Heat oven to 425 °F. Line a baking sheet with parchment. Toss the squash with 1 tablespoon olive oil and salt to taste. Roast 25 minutes or until soft and caramelized on the edges, turning the slices over halfway through. Remove from heat. Heat 2 tablespoons olive oil in a large, heavy skillet over medium heat. Add bread and stir until crisp, 4 to 6 minutes. Remove from heat. In a small bowl, whisk together vinegars, salt to taste, mustard, garlic and 4 tablespoons (1/4 cup) olive oil. Combine bread, celery, radishes, half the squash, thyme, parsley and pepper in a large bowl. Add 1/4 cup vinaigrette and toss together. Whisk 1 tablespoon olive oil into remaining vinaigrette and toss with lettuce and chives. Place on a platter or in a wide bowl and top with bread mixture. Garnish with remaining squash and the Parmesan shavings. Sprinkle sage over the top and serve.

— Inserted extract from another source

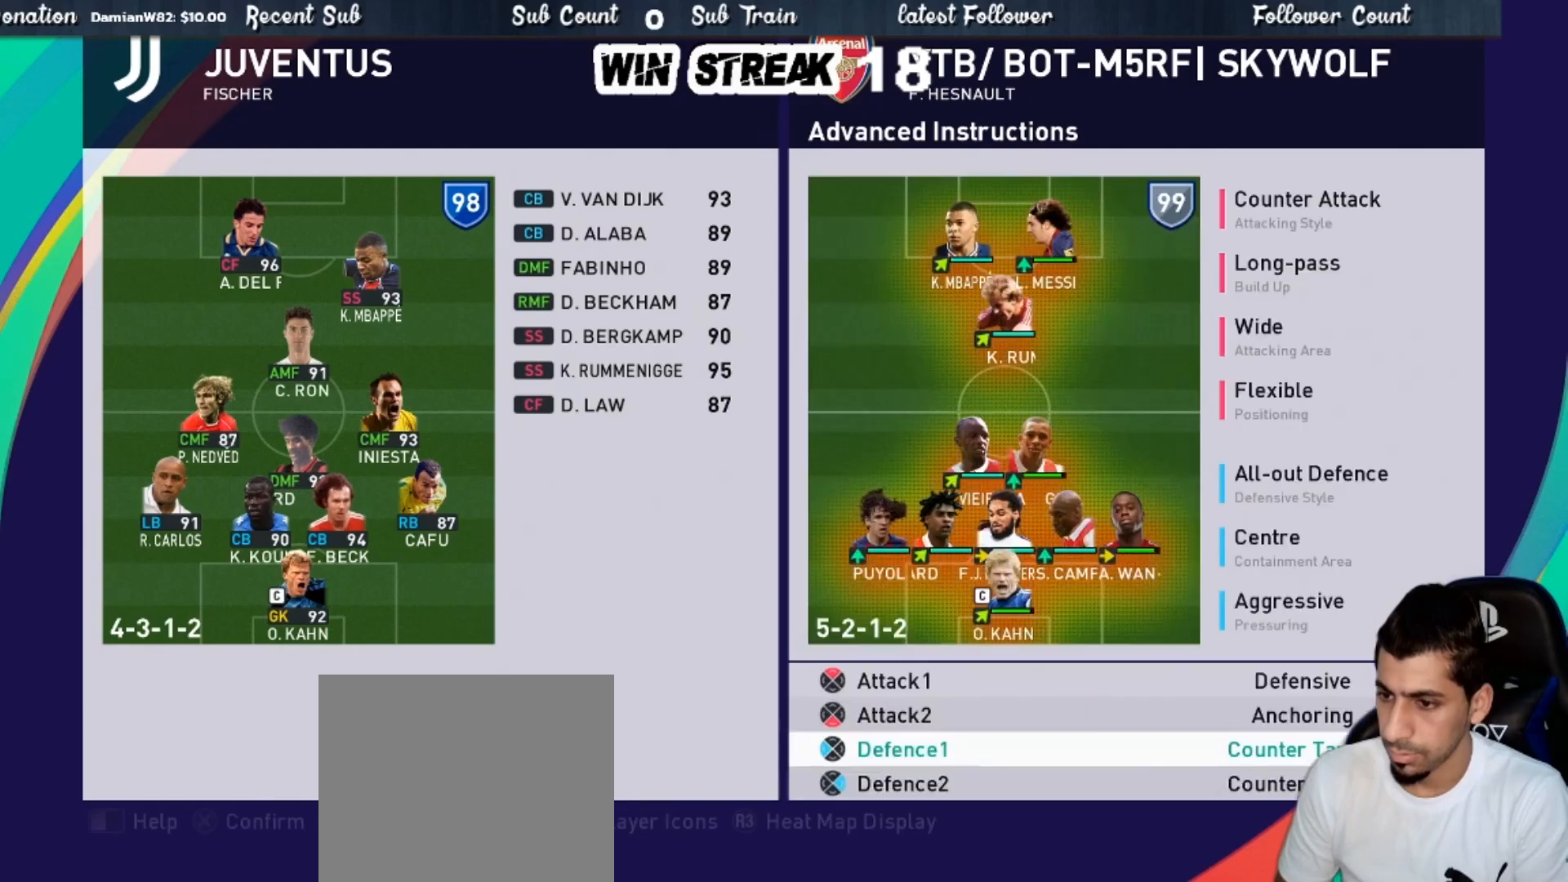
{"buttons": ["DPAD_UP"], "left_stick": "center", "right_stick": "center", "events": [[100, "CIRCLE", "down"], [233, "CIRCLE", "up"], [317, "CIRCLE", "down"], [400, "CIRCLE", "up"], [483, "DPAD_UP", "down"]]}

Shells with Bacon/Pumpkin Sauce

  • • 24 frozen stuffed shells (or make your own with plain ricotta filling)
  • • 1 lb bacon, diced
  • • 1 cup onion, finely diced
  • • 1/4 cup flour
  • • 1 cup chicken stock
  • • 3 –1/2 cups milk
  • • 1 (15–oz) can or 2 cups fresh pumpkin puree
  • • 1/2 tsp fresh rosemary, chopped
  • • 1 tsp fresh thyme, chopped
  • • 1/2 cup Parmesan cheese, grated
  • • 1 tsp salt
  • • 1/4 tsp black pepper
  • • 2 cups Fontina cheese, grated

Heat oven to 350°F. Place the shells in a 13×9 baking dish that has been sprayed with cooking spray. Sauté the bacon in a medium-size sauce pan until browned, about 10–12 minutes. Remove some of the bacon fat from the pan, leaving about 1/4 cup. Add the onions and sauté until translucent, about 6–8 minutes. Stir in the flour then add the chicken stock and the milk. Bring the mixture to a simmer and let it thicken, stirring constantly. Add in the pumpkin puree, rosemary, thyme, Parmesan, salt and pepper. Bring the mixture back up to a simmer. Pour the sauce evenly over the shells and top with the grated Fontina cheese. Place the pan on the middle rack in the preheated oven and bake for 35–40 minutes, or until bubbly and browned on top.

Sweet Roasted Pumpkin

  • • 1 small pumpkin or 1/4 large pumpkin
  • • 2 tablespoons olive oil
  • • 1/8 teaspoon ground clove
  • • 1 teaspoon ground cinnamon
  • • 1/8 teaspoon ground nutmeg
  • • 2 tablespoons packed brown sugar
  • • 2 teaspoons sea salt

Heat oven to 400 ° F. Using a large metal spoon, scoop out the seeds and insides of the pumpkin. Save the seeds for roasting. Use a sharp chef’s knife to cut slices of pumpkin 1 inch thick. Place pumpkin slices on baking sheet. Drizzle with olive oil and rub on both sides of pumpkin. Season with salt, spices and brown sugar. Roast for 18-20 minutes, depending on thickness of pumpkin slices (check at 15 minute mark).

Fresh Pumpkin Puree

Cut a pumpkin in half and remove the seeds. Turn on the oven to 400°F. Place pumpkin on a baking sheet cut face down. Bake 40 minutes or until the pumpkin halves are tender when pierced with a sharp knife or fork. The skins will brown and lift off the pumpkin a bit when done.

Remove from the oven and cool until you can handle. Using a serrated or very sharp knife, cut off the pumpkin skins. Place the skinned pumpkin pieces into a food processor and process until the puree is smooth. Use within two days or freeze.